* _Exercices_
[a] D'après la critique de Tampopo, à la conclusion de quel film la fin de Tampopo s'apparente-t-elle ?
[b] Parmi les lignes placées après la critique de Tampopo, reproduisez fidèlement celles qui vont de la ligne contenant « Transcribe the sheet music shown above as » jusqu'à la ligne contenant « ees'''8 g'''8 c'''4 », toutes deux incluses.

* _Texte proposé_
Bande annonce
Tampopo ne fait pas réellement dans le théâtre de l’absurde, il utilise les codes de la comédie populaire, du western ou encore du polar pour mieux asséner son propos avec une vigueur telle qu’elle coûtera, au dire des légendes, la vie du cinéaste une dizaine d’années plus tard : ridiculiser les mœurs, les us et coutumes, la société nippone à grands coups d’images loufoques, de personnages gros comme des camions, au visage si pur qu’il cache en fait l’entourloupe de taille, celle de la fausseté la plus absolue. Pourtant, Tampopo fait davantage figure d’aparté réussi que de brûlot délicieusement hilarant ou joyeusement effrayant. Vous voyez le truc ? En plaçant son récit dans un Japon moderne, Itami Juzo trouve néanmoins l’occasion de s’amuser avec les codes du western, du polar et de l’érotisme pour former un tout difficilement identifiable : l’introduction, décalée, comme toutes les séquences tournant autour du couple Yakusho Koji/Kuroda Fukumi, sont là pour démontrer s’il le fallait encore combien Itami Juzo développe son sujet de manière très personnelle. Car en orientant sa trame principale, celle d’un routier acceptant d’aider une quadragénaire dans l’élaboration d’une cuisine de nouilles plus performante, le cinéaste glisse ça et là des intermèdes de séquences de sexe fétichistes avec de la nourriture, au pouvoir érotisme certain, à la limite de la provocation. Mais on est bien loin des orgies insoutenables de La Grande bouffe. Ces scénettes, très chorégraphiées, apportent ce vent de fraîcheur utile au film pour qu’il ne soit pas linéaire ni répétitif, comme cette conclusion s’apparentant à celle d’A Bout de souffle, basculant dans une déclaration d’amour à la nourriture en parfait décalage avec son sujet, le polar. Rien à redire sur l’esthétique du métrage, aux lumières presque écarlates, ni même sur les notes d’humour déjà vues mais bien agencées : le premier entraînement de Tampopo, digne d’une sportive, la séquence des spaghetti ou encore l’art de déguster une soupe de nouilles avec méthode. Itami Juzo aura offert pour son second film un plat de résistance copieux après son excellente entrée des Funérailles.

* _Éléments_
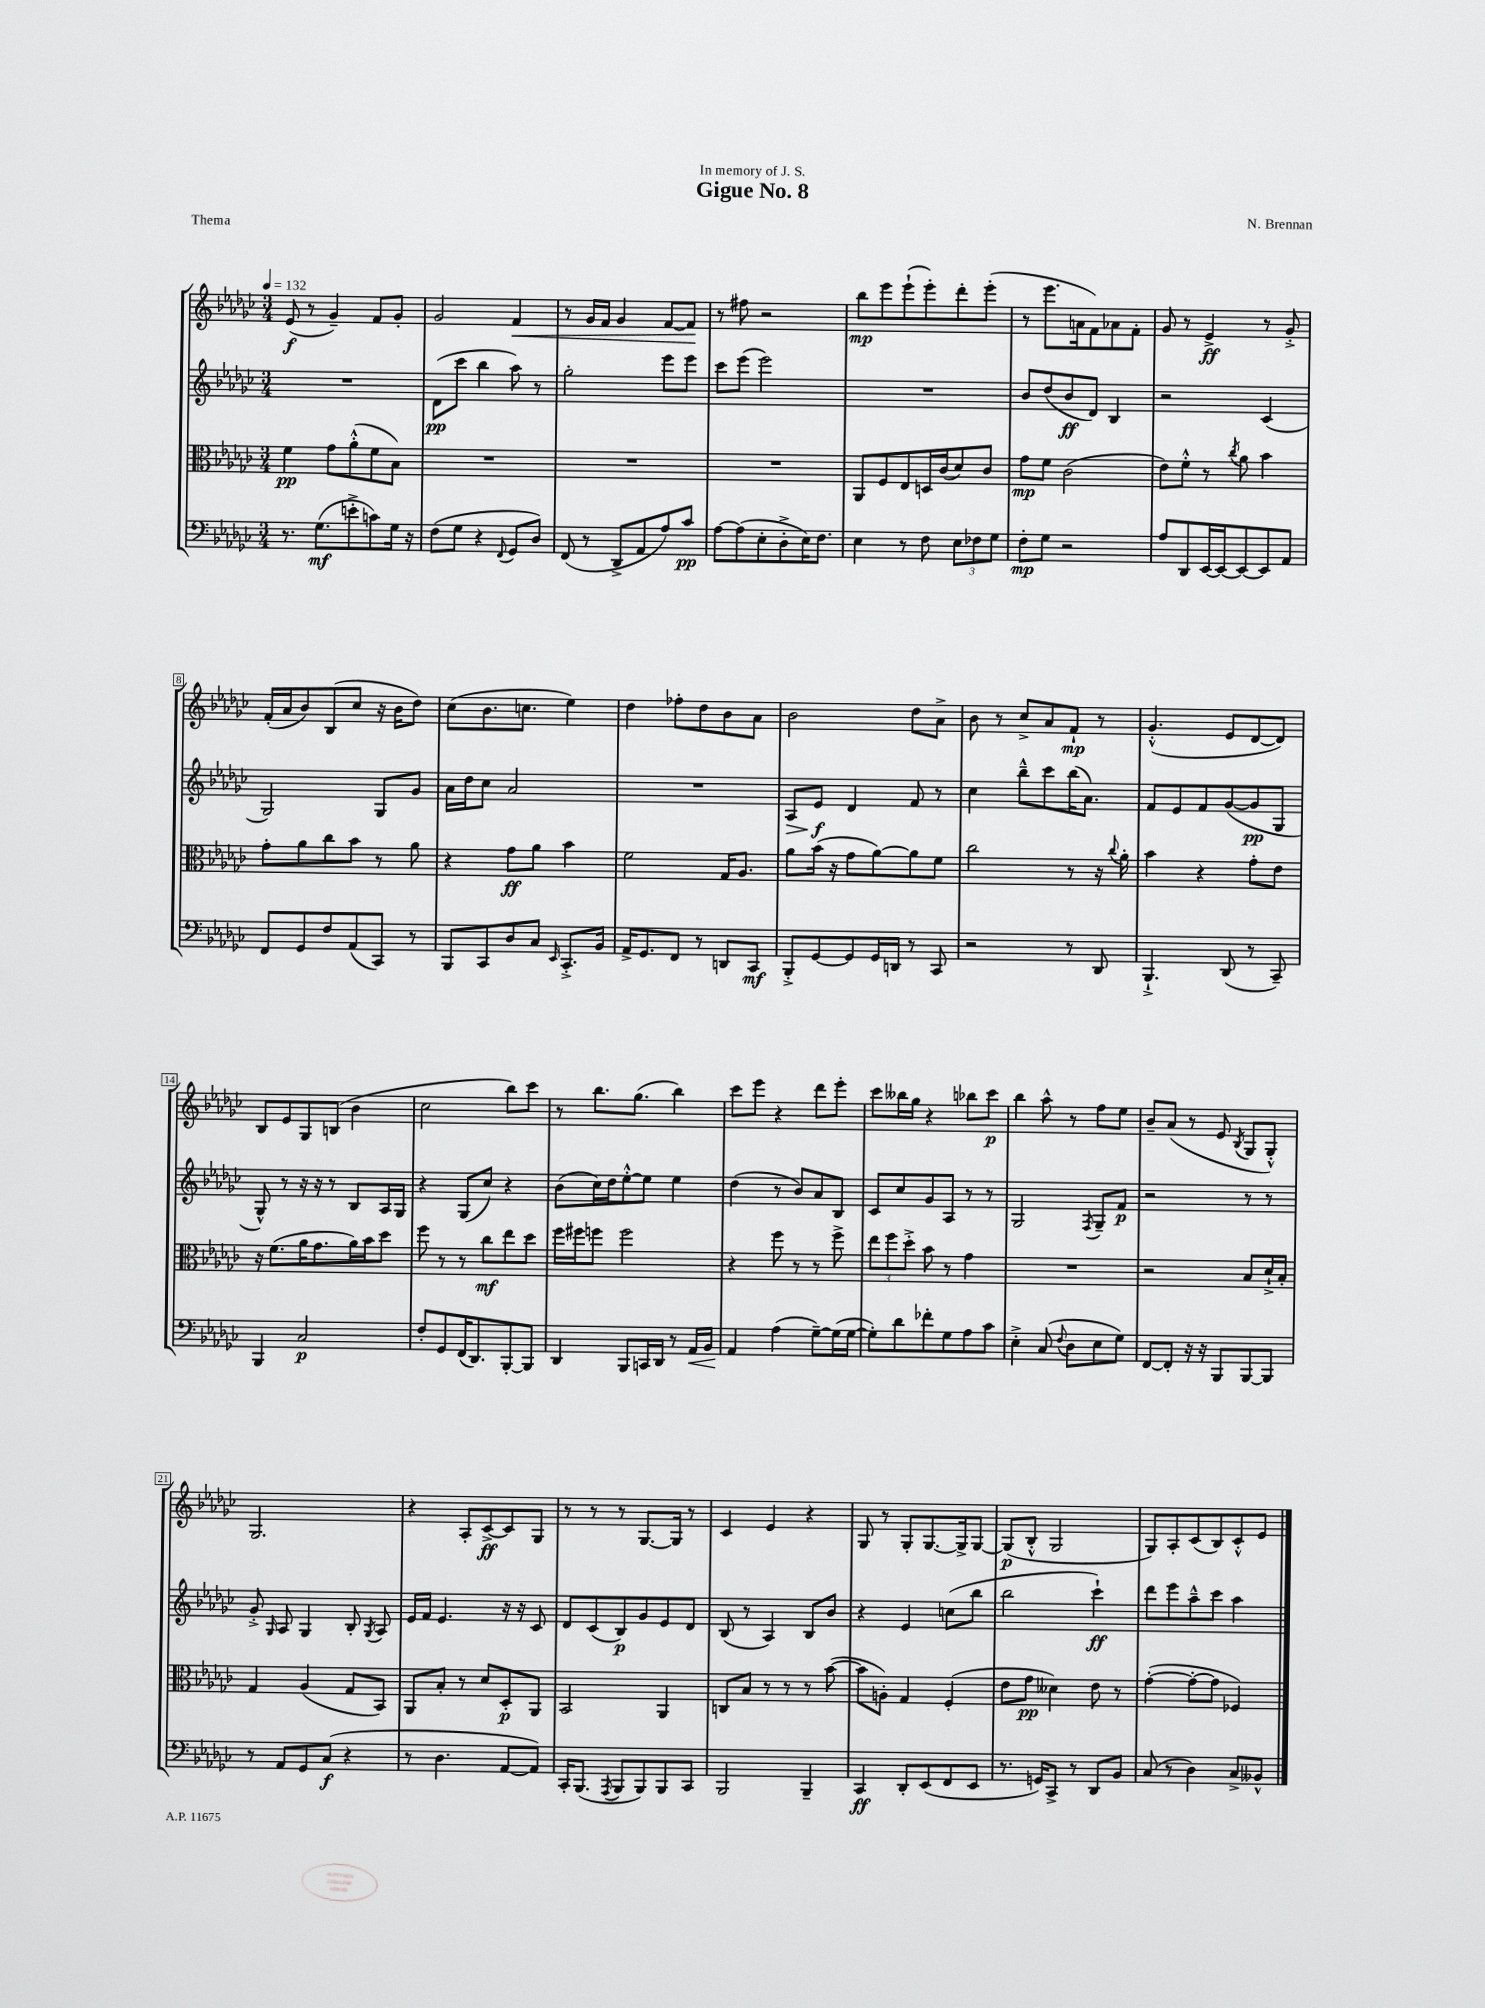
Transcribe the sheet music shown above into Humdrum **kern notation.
* * *
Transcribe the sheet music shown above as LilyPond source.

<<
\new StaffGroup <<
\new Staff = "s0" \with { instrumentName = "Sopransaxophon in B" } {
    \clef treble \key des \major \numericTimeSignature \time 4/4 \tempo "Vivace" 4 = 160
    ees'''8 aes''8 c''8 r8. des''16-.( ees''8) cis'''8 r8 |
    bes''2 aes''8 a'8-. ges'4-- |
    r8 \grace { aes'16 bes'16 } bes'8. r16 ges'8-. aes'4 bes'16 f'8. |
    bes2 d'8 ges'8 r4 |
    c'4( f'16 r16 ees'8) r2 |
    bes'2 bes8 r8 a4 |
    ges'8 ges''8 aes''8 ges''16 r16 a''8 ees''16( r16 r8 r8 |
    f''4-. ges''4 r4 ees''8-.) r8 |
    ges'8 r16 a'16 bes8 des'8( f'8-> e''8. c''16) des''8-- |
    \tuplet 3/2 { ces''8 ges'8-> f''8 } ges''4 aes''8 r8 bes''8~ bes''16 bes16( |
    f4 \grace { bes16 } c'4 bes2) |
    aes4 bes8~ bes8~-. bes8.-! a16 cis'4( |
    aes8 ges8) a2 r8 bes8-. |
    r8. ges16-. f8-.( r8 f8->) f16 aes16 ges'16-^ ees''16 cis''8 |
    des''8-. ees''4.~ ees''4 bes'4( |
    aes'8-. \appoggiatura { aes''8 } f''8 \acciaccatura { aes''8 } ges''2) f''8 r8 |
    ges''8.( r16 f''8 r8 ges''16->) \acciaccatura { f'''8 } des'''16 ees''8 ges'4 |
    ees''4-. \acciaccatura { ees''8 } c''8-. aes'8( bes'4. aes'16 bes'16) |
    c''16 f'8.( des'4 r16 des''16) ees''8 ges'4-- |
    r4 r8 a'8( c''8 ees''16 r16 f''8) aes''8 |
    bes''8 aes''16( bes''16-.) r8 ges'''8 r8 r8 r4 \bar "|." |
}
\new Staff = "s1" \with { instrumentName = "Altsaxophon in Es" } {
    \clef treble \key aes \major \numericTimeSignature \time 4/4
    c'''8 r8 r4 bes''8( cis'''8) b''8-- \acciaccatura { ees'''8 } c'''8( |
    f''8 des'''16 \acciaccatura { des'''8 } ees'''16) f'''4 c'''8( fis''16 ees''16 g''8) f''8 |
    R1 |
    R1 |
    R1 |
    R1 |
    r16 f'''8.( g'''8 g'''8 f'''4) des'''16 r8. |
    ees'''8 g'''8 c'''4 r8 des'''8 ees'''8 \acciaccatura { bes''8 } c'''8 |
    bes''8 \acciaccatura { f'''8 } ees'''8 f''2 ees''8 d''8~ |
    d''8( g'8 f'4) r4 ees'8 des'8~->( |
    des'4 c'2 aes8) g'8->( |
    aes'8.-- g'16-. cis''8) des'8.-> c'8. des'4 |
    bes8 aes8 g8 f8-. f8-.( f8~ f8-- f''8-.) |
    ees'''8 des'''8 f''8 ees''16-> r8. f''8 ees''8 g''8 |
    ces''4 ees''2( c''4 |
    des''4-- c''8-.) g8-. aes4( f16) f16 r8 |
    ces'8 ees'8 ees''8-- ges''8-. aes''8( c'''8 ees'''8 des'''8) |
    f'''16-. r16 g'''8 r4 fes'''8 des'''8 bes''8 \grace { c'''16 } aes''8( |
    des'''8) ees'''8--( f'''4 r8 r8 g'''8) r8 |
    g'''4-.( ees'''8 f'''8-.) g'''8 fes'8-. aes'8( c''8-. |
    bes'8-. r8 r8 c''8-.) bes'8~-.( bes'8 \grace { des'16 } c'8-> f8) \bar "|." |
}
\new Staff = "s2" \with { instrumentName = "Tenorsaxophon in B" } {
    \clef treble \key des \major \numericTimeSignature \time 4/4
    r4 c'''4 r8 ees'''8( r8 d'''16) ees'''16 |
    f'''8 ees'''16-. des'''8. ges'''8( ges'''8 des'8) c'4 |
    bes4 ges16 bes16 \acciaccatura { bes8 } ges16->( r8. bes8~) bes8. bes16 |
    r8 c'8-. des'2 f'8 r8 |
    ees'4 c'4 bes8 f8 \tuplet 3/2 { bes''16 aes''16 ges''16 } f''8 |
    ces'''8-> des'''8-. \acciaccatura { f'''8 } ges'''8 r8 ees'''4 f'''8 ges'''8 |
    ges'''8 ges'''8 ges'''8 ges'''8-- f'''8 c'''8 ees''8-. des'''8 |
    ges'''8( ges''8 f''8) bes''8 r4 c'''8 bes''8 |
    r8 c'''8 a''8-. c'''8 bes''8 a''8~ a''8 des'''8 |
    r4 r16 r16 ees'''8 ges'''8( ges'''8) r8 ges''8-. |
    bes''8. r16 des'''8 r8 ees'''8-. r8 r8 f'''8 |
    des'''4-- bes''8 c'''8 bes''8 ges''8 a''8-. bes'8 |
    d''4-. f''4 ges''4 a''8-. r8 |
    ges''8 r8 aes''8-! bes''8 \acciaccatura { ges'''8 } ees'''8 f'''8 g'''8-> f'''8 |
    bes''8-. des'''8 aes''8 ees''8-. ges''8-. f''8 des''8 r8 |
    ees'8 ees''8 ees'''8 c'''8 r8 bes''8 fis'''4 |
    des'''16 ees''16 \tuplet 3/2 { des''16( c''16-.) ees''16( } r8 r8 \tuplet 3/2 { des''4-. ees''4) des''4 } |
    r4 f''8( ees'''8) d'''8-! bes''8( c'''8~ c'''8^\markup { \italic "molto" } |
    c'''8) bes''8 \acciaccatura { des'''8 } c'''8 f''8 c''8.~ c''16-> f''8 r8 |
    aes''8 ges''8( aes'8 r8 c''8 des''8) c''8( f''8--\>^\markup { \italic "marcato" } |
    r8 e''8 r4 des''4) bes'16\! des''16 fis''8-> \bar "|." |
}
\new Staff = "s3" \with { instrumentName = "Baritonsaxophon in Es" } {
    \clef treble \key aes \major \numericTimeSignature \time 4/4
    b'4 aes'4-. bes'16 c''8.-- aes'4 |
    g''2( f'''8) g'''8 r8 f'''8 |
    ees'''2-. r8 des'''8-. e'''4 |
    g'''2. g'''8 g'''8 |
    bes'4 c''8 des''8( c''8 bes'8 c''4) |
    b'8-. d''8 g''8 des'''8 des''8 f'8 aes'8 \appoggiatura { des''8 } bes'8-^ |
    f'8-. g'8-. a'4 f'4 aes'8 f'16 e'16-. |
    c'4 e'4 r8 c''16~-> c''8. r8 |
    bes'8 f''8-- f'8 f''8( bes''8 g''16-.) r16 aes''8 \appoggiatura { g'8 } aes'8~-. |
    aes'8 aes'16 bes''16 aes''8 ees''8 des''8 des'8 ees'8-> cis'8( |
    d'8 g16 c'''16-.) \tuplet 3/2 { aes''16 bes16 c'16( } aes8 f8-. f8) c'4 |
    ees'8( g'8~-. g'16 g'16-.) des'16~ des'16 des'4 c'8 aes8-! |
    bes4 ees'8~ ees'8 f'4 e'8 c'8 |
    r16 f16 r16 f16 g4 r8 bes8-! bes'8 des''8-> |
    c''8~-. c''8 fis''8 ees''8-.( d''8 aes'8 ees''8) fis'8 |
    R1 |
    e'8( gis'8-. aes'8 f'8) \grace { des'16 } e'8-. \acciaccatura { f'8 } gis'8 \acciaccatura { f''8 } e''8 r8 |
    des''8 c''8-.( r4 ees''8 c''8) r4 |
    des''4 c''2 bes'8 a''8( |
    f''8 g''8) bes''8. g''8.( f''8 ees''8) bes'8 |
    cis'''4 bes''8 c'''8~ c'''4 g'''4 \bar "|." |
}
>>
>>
* * *
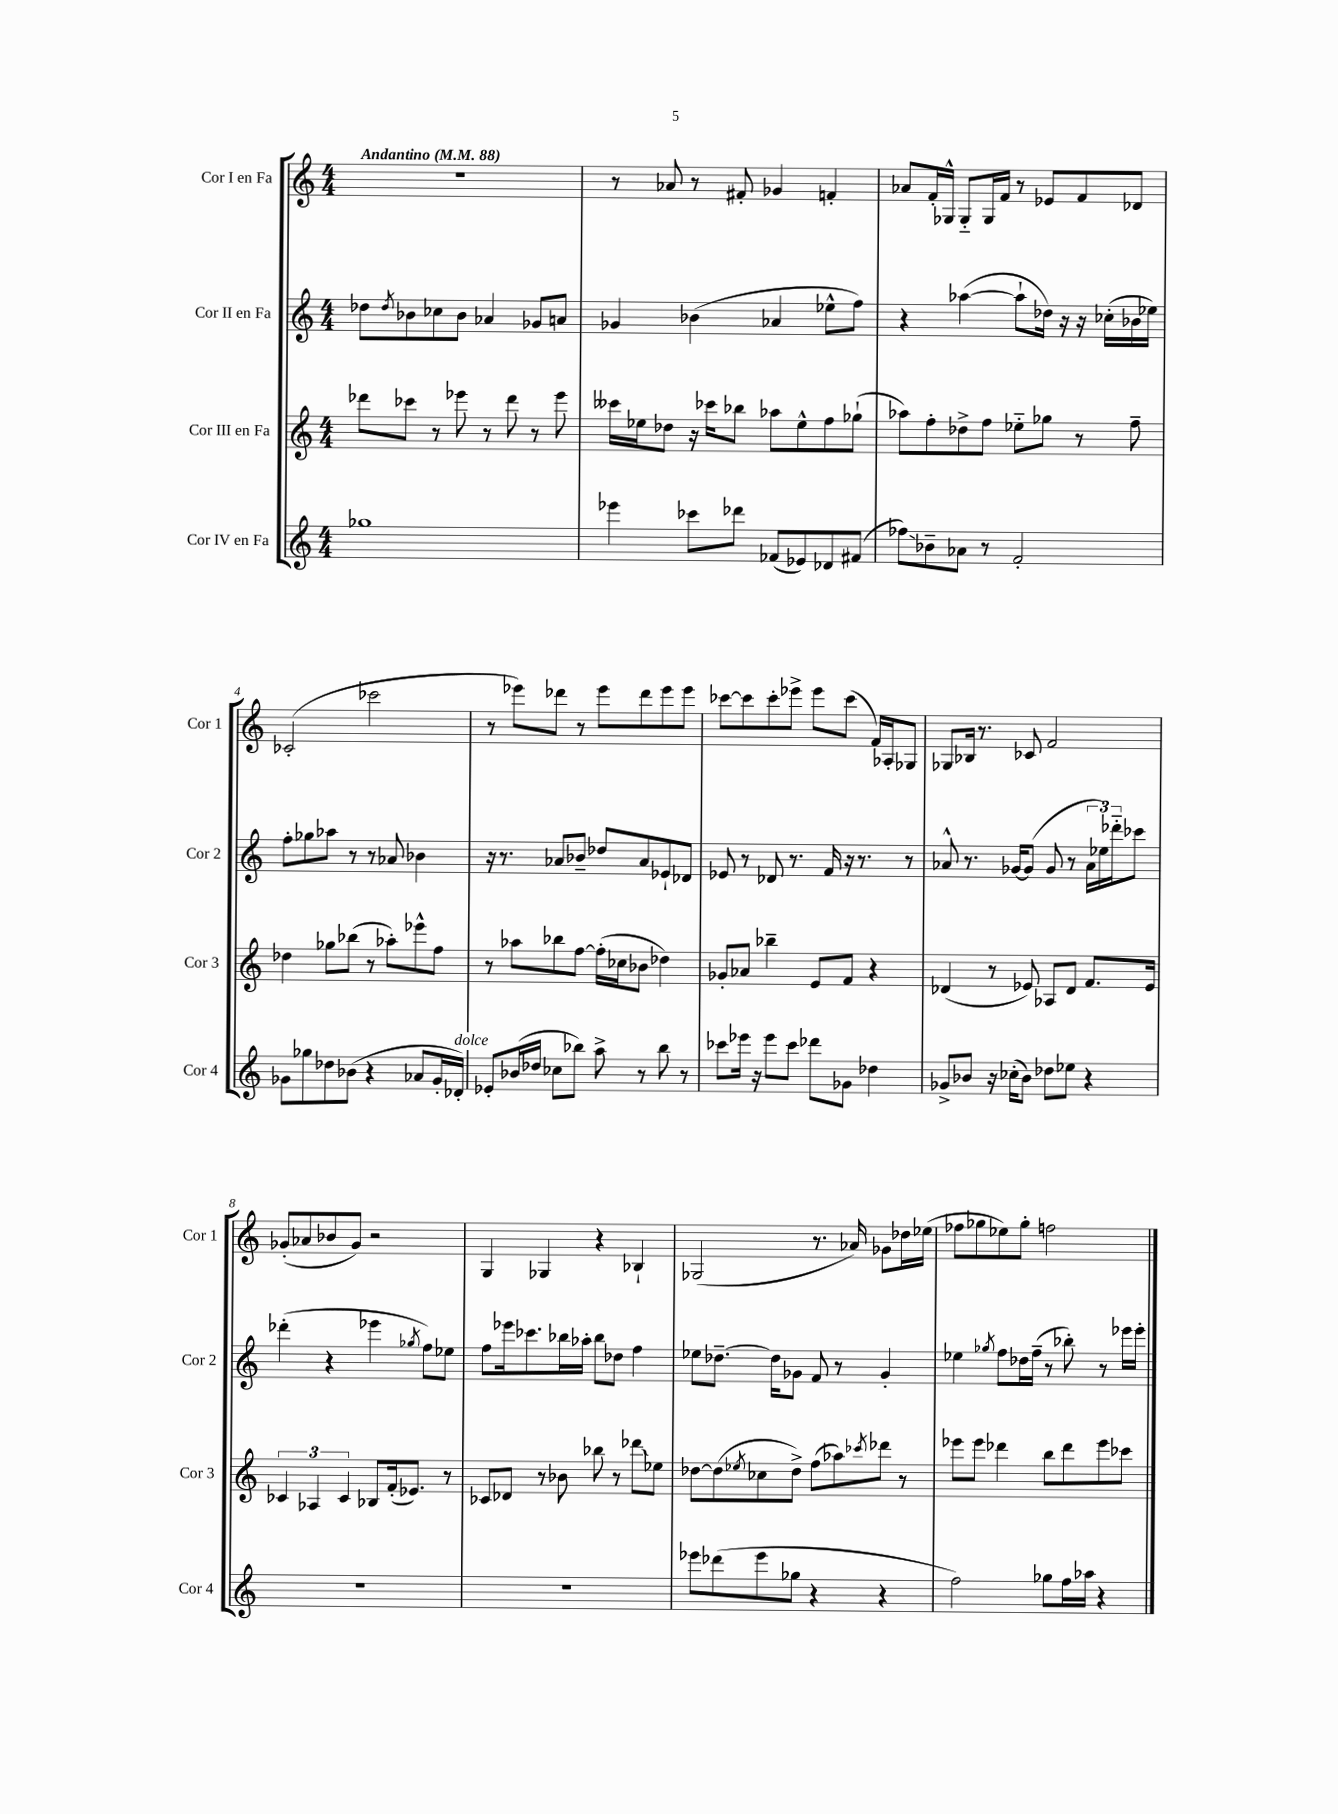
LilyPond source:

* _Corrigé par exercice_
[a] À celle d'A Bout de souffle.

[b]
Transcribe the sheet music shown above as LilyPond source.

<<
\new StaffGroup <<
\new Staff = "s0" \with { instrumentName = "Sopransaxophon in B" } {
    \clef treble \key des \major \numericTimeSignature \time 4/4 \tempo "Vivace" 4 = 160
    ees'''8 aes''8 c''8 r8. des''16-.( ees''8) cis'''8 r8 |
    bes''2 aes''8 a'8-. ges'4-- |
    r8 \grace { aes'16 bes'16 } bes'8. r16 ges'8-. aes'4 bes'16 f'8. |
    bes2 d'8 ges'8 r4 |
    c'4( f'16 r16 ees'8) r2 |
    bes'2 bes8 r8 a4 |
    ges'8 ges''8 aes''8 ges''16 r16 a''8 ees''16( r16 r8 r8 |
    f''4-. ges''4 r4 ees''8-.) r8 |
    ges'8 r16 a'16 bes8 des'8( f'8-> e''8. c''16) des''8-- |
    \tuplet 3/2 { ces''8 ges'8-> f''8 } ges''4 aes''8 r8 bes''8~ bes''16 bes16( |
    f4 \grace { bes16 } c'4 bes2) |
    aes4 bes8~ bes8~-. bes8.-! a16 cis'4( |
    aes8 ges8) a2 r8 bes8-. |
    r8. ges16-. f8-.( r8 f8->) f16 aes16 ges'16-^ ees''16 cis''8 |
    des''8-. ees''4.~ ees''4 bes'4( |
    aes'8-. \appoggiatura { aes''8 } f''8 \acciaccatura { aes''8 } ges''2) f''8 r8 |
    ges''8.( r16 f''8 r8 ges''16->) \acciaccatura { f'''8 } des'''16 ees''8 ges'4 |
    ees''4-. \acciaccatura { ees''8 } c''8-. aes'8( bes'4. aes'16 bes'16) |
    c''16 f'8.( des'4 r16 des''16) ees''8 ges'4-- |
    r4 r8 a'8( c''8 ees''16 r16 f''8) aes''8 |
    bes''8 aes''16( bes''16-.) r8 ges'''8 r8 r8 r4 \bar "|." |
}
\new Staff = "s1" \with { instrumentName = "Altsaxophon in Es" } {
    \clef treble \key aes \major \numericTimeSignature \time 4/4
    c'''8 r8 r4 bes''8( cis'''8) b''8-- \acciaccatura { ees'''8 } c'''8( |
    f''8 des'''16 \acciaccatura { des'''8 } ees'''16) f'''4 c'''8( fis''16 ees''16 g''8) f''8 |
    R1 |
    R1 |
    R1 |
    R1 |
    r16 f'''8.( g'''8 g'''8 f'''4) des'''16 r8. |
    ees'''8 g'''8 c'''4 r8 des'''8 ees'''8 \acciaccatura { bes''8 } c'''8 |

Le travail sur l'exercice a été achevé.